A Taxonomy to Assess and Tailor Risk-based Testing in Recent Testing Standards

This article provides a taxonomy for risk-based testing that serves as a tool to define, tailor, or assess risk-based testing approaches in general and to instantiate risk-based testing approaches for the current testing standards ISO/IEC/IEEE 29119, ETSI EG and OWASP Security Testing Guide in particular. We demonstrate the usefulness of the taxonomy by applying it to the aforementioned standards as well as to the risk-based testing approaches SmartTesting, RACOMAT, PRISMA and risk-based test case prioritization using fuzzy expert systems. In this setting, the taxonomy is used to systematically identify deviations between the standards’ requirements and the individual testing approaches so that we are able to position and compare the testing approaches and discuss their potential for practical application.

💡 Research Summary

The paper introduces a comprehensive taxonomy designed to define, tailor, and assess risk‑based testing (RBT) approaches. The authors first decompose RBT into six logical stages—risk identification, risk assessment, risk treatment (test design), test execution, result evaluation, and feedback—each characterized by specific inputs (assets, threats, vulnerabilities), processes (quantitative models, fuzzy logic, Bayesian inference), and outputs (risk scores, test objectives). From this decomposition they derive a seven‑dimensional taxonomy: (1) risk definition, (2) risk measurement, (3) risk prioritisation, (4) test selection and design, (5) test execution and management, (6) result analysis, and (7) feedback loop.

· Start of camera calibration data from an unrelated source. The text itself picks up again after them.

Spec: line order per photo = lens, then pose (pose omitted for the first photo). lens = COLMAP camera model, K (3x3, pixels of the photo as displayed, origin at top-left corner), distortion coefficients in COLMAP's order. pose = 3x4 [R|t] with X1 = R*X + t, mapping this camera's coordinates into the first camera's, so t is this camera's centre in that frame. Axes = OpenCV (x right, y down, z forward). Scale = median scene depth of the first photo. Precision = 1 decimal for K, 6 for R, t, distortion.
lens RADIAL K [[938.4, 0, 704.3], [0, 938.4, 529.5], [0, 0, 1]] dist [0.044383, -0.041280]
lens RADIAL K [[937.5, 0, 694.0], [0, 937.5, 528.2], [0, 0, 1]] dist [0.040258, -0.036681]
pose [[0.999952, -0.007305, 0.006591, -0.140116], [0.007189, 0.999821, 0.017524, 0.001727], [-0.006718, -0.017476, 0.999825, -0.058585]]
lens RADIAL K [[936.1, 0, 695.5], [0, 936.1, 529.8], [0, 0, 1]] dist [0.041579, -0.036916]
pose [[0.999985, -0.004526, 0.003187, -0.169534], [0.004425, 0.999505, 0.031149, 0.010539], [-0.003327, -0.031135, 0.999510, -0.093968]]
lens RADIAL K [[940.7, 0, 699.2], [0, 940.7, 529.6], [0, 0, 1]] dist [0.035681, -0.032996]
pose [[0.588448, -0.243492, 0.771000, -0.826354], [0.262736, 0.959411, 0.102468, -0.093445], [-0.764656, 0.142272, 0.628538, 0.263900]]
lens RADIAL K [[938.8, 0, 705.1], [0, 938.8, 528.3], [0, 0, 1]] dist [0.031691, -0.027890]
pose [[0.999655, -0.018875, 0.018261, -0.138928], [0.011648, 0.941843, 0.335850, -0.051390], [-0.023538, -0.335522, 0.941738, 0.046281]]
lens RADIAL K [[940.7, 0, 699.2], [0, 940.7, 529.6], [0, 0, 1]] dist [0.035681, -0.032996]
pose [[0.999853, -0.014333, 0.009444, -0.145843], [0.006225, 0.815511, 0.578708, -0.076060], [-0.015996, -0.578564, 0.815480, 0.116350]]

The taxonomy is then systematically applied to three contemporary testing standards: ISO/IEC/IEEE 29119, ETSI European Standardisation Group (ETSI EG), and the OWASP Security Testing Guide (STG). The analysis reveals that each standard treats risk differently. ISO 29119 mentions risk only as a factor for test prioritisation and leaves the measurement technique unspecified. ETSI EG provides a domain‑specific probabilistic risk model for telecommunications, linking risk scores directly to test scope. OWASP STG integrates vulnerability‑scanning outcomes with risk scores and supplies detailed risk‑driven test scenarios for web applications. These divergences illustrate that the choice of standard can dramatically shape the risk‑driven testing strategy adopted by an organisation.

Next, four prominent risk‑based testing approaches—SmartTesting, RACOMAT, PRISMA, and a fuzzy‑expert‑system based test‑case prioritisation method—are mapped onto the same taxonomy. SmartTesting combines business value and defect severity into a weighted risk score, but it lacks concrete guidance for the test‑design phase. RACOMAT employs Bayesian networks to model risk propagation and to generate probabilistic test priorities; however, it provides limited support for test execution management. PRISMA uses multi‑criteria decision‑making (MCDM) to aggregate diverse risk factors, yet it does not fully address asset‑threat modelling required by many standards. The fuzzy‑expert‑system approach excels at handling uncertainty through fuzzy sets, translating imprecise risk assessments into test‑case rankings, but it falls short in delivering quantitative risk scores that align with standard‑defined metrics.

To quantify the alignment (or “deviation”) between standards and the examined approaches, the authors construct a deviation matrix. Each taxonomy dimension receives a score from 0 (not satisfied) to 2 (fully satisfied). Summing the scores yields an overall conformity rating. The matrix shows that RACOMAT scores highly on risk measurement and prioritisation but poorly on test execution and feedback, indicating a need for supplemental process guidance. PRISMA performs well in prioritisation but lacks comprehensive risk identification, while the fuzzy‑based method shows strong handling of uncertainty but weak integration with standardised quantitative risk metrics. SmartTesting, despite solid risk identification and assessment, leaves a gap in test design specifications.

The paper derives several practical implications. First, organisations should explicitly match the risk definition and measurement expectations of their chosen standard with the capabilities of a selected RBT approach, filling any gaps with additional artefacts or processes. Second, a balanced coverage across all taxonomy dimensions is essential; over‑emphasis on a single dimension (e.g., prioritisation) can undermine overall test effectiveness. Third, the deviation matrix serves as a diagnostic tool, enabling teams to visualise mismatches and to plan targeted improvements in their testing pipelines. Finally, standards bodies can use the taxonomy as a reference framework to harmonise risk‑based testing guidance, thereby reducing inconsistencies across standards and facilitating broader industry adoption.

In summary, the authors provide a robust, multi‑dimensional taxonomy that not only clarifies the essential components of risk‑based testing but also offers a systematic method for evaluating and tailoring both standards and concrete testing approaches. By applying the taxonomy to ISO/IEC/IEEE 29119, ETSI EG, OWASP STG, and four leading RBT techniques, the paper demonstrates how to identify alignment gaps, position each approach relative to the standards, and make informed decisions about practical implementation. This work thus equips practitioners and standard‑setters with a valuable analytical instrument for advancing risk‑driven quality assurance in software engineering.